On a different note, I think part of it is a tendency towards overplanning on my part. Instead of just going for a walk, discovering the library 5 minutes away, and reading the hours off the door, I use my iPod touch to google map the quickest directions, then look up the library hours online, them go. I should try to be more spontaneous!
Kate Wicker @ Momopoly says
Great discussion, ladies, and you all make good points. I continue to pray and ponder just how to find balance. I find it's helpful to have an alloted time to check email, go online, etc. I did this during Lent after I had a longer, stricter Internet fast to kick off the season, and it worked well. Now I just have to stick to it, which is more difficult since I now have an iPhone and instant access to email, the Internet, etc.

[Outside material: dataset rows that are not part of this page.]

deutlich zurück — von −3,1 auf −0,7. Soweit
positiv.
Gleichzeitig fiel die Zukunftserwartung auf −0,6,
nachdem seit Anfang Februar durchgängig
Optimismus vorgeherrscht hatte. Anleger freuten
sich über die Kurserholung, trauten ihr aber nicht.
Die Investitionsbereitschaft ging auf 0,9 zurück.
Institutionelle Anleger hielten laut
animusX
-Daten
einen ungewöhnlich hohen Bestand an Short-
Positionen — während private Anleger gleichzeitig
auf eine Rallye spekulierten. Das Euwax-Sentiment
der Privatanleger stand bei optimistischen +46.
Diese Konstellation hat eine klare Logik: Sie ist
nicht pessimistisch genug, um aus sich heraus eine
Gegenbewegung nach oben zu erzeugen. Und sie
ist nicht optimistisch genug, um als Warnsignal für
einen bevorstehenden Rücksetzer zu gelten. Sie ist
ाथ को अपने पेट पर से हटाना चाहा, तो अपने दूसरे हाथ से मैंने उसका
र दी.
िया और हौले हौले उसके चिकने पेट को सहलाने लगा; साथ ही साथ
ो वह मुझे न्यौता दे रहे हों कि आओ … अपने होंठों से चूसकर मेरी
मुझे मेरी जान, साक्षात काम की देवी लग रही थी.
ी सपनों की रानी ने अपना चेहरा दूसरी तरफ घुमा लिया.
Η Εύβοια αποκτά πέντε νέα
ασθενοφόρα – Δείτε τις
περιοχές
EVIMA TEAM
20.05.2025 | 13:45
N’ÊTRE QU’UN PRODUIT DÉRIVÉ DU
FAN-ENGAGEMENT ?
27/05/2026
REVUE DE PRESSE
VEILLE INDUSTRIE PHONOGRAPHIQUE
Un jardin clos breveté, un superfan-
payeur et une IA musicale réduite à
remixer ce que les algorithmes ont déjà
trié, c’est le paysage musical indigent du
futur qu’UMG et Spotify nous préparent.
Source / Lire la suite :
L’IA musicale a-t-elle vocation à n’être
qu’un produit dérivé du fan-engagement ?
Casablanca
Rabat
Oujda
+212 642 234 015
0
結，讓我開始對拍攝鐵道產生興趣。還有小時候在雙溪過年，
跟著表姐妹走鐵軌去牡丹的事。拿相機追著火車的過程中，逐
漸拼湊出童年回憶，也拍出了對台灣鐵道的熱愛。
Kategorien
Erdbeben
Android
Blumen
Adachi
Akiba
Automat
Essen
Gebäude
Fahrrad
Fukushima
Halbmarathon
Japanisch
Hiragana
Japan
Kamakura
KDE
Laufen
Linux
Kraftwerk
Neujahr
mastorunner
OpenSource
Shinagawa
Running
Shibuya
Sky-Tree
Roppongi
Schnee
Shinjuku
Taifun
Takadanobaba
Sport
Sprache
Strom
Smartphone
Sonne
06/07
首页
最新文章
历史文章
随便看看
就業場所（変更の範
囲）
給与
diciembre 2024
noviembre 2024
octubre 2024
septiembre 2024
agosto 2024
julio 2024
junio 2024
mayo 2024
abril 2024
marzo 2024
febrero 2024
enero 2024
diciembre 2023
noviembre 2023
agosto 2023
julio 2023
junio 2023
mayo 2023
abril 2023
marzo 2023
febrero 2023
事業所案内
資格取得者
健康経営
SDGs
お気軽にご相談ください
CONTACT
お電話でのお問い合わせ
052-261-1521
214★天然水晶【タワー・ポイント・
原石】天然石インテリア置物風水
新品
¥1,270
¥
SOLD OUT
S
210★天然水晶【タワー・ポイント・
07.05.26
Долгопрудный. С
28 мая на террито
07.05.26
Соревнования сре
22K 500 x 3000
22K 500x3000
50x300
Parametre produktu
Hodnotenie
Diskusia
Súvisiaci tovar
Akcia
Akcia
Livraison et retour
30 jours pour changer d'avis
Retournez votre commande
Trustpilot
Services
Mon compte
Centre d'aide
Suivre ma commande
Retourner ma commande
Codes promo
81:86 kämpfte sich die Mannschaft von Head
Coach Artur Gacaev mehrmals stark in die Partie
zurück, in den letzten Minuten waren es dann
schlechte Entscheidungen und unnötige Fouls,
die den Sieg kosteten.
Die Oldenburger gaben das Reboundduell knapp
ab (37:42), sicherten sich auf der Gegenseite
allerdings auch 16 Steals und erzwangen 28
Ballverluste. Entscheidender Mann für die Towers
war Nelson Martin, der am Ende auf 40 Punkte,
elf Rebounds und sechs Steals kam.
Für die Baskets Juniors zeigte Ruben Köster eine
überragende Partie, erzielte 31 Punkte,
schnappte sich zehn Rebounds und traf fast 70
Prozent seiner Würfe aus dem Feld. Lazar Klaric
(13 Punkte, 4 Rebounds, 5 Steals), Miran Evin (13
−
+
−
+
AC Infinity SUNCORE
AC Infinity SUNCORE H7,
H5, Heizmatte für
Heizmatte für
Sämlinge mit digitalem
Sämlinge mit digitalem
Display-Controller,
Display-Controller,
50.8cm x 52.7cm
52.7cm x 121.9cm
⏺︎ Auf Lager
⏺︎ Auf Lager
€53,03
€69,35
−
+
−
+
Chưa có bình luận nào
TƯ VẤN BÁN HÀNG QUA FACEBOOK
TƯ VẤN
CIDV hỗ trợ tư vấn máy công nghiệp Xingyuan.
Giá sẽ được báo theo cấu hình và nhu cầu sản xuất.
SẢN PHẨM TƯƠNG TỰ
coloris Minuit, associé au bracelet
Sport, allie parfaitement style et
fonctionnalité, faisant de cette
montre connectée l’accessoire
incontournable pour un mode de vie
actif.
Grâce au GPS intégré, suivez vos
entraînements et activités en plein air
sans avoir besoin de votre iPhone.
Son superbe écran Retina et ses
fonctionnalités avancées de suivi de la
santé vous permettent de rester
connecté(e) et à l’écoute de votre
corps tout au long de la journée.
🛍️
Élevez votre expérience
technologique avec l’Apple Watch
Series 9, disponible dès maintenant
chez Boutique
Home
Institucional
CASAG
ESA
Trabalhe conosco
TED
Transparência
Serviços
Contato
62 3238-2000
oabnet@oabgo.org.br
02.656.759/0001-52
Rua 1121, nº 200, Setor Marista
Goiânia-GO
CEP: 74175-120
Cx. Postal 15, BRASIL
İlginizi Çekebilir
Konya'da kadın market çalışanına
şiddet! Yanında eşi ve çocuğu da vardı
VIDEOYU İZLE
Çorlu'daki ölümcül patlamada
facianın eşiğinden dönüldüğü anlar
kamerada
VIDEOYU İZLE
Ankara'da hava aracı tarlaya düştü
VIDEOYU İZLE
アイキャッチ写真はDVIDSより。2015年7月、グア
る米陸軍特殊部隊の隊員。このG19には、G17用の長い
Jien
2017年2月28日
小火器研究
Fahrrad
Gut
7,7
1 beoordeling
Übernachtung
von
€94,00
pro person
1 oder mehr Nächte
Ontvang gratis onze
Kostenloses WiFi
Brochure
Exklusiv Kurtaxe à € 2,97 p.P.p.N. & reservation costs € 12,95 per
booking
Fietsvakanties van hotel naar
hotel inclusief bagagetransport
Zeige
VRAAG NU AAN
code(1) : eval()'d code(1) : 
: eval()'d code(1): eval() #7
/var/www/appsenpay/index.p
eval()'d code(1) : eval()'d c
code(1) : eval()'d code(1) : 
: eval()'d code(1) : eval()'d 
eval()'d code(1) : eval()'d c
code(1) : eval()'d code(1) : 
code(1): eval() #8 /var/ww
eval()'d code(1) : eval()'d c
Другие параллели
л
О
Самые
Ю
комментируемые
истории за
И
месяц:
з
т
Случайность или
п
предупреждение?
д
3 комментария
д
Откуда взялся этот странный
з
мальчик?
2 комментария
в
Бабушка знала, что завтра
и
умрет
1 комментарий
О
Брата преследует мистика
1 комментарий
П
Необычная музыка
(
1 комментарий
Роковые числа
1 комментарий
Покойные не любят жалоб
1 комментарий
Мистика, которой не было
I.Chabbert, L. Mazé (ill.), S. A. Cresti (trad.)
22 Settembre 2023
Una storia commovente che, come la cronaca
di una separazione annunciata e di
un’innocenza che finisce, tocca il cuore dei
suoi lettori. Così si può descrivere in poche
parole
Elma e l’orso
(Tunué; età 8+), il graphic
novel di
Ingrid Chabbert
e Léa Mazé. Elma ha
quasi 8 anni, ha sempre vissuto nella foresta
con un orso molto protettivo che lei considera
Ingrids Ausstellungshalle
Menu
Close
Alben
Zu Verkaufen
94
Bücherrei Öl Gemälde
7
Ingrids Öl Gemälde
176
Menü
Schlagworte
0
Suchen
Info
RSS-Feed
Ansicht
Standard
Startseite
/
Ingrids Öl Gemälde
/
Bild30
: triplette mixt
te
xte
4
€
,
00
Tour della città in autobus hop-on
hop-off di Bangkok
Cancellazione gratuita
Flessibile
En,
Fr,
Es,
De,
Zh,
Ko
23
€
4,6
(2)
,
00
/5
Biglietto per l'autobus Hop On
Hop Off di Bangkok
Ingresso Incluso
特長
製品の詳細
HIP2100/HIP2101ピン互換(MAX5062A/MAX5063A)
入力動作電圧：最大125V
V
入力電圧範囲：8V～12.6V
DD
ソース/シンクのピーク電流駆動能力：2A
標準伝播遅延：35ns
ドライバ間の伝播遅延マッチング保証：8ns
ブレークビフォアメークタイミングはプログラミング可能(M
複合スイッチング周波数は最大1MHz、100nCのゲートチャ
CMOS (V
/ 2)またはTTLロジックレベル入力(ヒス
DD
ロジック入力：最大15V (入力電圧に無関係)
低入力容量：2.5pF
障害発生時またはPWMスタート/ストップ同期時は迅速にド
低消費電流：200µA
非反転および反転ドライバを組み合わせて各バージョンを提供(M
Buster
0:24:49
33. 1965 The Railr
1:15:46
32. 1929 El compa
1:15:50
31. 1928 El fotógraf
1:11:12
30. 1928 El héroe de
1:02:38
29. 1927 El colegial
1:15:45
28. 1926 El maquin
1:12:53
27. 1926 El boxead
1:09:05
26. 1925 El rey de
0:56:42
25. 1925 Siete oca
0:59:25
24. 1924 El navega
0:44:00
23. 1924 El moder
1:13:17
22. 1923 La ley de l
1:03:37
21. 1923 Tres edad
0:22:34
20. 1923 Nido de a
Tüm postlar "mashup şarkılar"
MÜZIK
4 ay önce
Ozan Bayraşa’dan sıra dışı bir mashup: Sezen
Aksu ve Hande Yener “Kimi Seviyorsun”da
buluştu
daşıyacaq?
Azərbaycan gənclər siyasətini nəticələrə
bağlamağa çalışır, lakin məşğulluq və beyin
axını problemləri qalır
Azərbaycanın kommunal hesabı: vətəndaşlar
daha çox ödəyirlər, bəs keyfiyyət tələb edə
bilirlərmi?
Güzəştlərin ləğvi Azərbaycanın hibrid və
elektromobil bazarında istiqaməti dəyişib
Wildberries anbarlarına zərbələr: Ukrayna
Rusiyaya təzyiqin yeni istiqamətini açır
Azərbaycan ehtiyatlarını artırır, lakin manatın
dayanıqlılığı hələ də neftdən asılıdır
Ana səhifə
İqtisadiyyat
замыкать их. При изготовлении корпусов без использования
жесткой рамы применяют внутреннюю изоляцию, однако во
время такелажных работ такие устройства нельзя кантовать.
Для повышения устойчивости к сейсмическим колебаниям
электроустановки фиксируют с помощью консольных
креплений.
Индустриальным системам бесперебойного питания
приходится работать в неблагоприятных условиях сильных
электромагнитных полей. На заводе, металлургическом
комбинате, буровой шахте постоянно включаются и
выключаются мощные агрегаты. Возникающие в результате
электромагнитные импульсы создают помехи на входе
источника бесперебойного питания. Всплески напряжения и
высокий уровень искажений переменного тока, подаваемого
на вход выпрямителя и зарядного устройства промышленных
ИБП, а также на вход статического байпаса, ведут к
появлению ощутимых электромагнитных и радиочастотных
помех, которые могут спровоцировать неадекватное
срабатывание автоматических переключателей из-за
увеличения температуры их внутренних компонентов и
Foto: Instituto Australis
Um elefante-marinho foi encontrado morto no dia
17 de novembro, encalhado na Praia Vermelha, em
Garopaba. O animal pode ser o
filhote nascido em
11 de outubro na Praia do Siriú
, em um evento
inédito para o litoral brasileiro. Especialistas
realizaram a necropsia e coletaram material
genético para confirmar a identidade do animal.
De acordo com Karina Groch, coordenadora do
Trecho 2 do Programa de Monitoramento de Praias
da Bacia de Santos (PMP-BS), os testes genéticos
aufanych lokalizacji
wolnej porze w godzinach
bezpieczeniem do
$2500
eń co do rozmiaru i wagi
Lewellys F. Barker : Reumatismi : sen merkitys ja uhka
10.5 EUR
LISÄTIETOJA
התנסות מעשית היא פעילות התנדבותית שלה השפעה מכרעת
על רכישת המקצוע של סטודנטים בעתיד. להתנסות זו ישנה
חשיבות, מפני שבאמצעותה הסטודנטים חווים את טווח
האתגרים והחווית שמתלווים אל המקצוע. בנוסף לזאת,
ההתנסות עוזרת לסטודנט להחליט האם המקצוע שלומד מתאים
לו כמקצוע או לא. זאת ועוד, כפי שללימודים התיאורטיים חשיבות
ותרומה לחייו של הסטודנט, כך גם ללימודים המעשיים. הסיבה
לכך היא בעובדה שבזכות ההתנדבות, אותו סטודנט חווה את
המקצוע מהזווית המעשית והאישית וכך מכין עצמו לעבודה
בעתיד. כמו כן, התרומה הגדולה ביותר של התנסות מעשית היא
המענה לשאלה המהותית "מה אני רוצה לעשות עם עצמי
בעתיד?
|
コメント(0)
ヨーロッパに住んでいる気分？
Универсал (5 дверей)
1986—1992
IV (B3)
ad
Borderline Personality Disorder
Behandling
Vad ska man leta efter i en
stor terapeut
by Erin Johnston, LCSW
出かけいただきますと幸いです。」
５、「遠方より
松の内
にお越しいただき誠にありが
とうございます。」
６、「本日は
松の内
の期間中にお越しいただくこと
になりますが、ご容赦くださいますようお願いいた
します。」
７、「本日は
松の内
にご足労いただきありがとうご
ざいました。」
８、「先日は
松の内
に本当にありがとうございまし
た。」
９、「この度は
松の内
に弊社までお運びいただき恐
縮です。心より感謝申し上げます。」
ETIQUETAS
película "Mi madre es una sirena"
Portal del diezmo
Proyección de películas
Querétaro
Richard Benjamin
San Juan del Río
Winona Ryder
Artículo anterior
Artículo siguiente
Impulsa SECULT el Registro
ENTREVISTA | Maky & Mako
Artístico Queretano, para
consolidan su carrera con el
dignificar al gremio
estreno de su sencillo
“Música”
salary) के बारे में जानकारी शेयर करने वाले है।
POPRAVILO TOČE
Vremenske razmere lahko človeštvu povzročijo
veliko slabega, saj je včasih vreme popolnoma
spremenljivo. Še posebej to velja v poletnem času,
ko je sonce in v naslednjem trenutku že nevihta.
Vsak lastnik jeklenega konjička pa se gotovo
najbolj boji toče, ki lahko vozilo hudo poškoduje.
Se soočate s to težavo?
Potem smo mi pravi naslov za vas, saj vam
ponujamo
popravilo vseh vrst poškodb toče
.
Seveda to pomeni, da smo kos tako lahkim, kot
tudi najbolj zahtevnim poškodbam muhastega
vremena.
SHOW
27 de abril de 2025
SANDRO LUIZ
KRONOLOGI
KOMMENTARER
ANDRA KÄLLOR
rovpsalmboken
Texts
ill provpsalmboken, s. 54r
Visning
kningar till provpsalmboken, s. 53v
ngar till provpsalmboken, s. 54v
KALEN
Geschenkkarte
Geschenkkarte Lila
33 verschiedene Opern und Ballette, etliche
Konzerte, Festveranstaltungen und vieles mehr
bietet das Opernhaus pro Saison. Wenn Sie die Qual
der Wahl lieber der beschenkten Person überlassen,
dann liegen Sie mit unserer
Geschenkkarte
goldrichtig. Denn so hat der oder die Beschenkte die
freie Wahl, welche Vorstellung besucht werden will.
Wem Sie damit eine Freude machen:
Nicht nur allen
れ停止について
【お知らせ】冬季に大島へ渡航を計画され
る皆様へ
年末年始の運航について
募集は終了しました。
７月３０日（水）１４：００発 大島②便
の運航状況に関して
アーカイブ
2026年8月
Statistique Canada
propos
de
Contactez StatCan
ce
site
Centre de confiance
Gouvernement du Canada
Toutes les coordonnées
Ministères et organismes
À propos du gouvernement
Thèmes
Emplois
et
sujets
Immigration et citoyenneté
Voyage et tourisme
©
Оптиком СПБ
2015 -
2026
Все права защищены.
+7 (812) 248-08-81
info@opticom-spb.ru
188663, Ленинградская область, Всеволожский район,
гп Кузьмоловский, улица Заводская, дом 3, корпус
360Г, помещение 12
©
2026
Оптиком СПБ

Maman A Droit, you make a good point about friendships. I've been able to find the "perfect" friends online. These women share my faith, my parenting philosophy, my politics, etc. It's wonderful to have these people in my life; yet, I know I need physical friends – people I can reach at a different emotional and physical level than an online friend. Likewise, I have a lot of real life friends who don't share all of my views, but I consider this a blessing. These friends challenge me to look at the world different, to examine my own beliefs and why I believe them, and to strive to be a wife, mom, person who lives a life of goodness (and doesn't only write about it). Plus, I know some e-friends I've met who think I'd be the perfect friend would be disappointed in the real life version of me. :-) Just ask some of my "real" friends. Seriously, it's far easier to construct the ideal friend online and to be completely blind to their quirks, failings, and humanness.
I am so grateful for this online community I have found. But I know I need to make more of an effort when we move to meet real friends, too. I'm nervous by the prospect, but God is always asking us to step out of comfort zone.
One other struggle I have is inviting interruptions with kindness. For instance, right now my kids are happily playing together (thus, the rambling comment), but if I happened to hear them start screeching and I was finished shaping my thoughts, I'm tempted to become agitated. This isn't fair to them – or to me. This is when all of our stress levels rise. So I have to step away from the computer, from my thoughts, and know that I can return to them. When little ones are underfoot, a lot of your thoughts and conversations come out fragmented. But that's okay. Our mom-friends understand.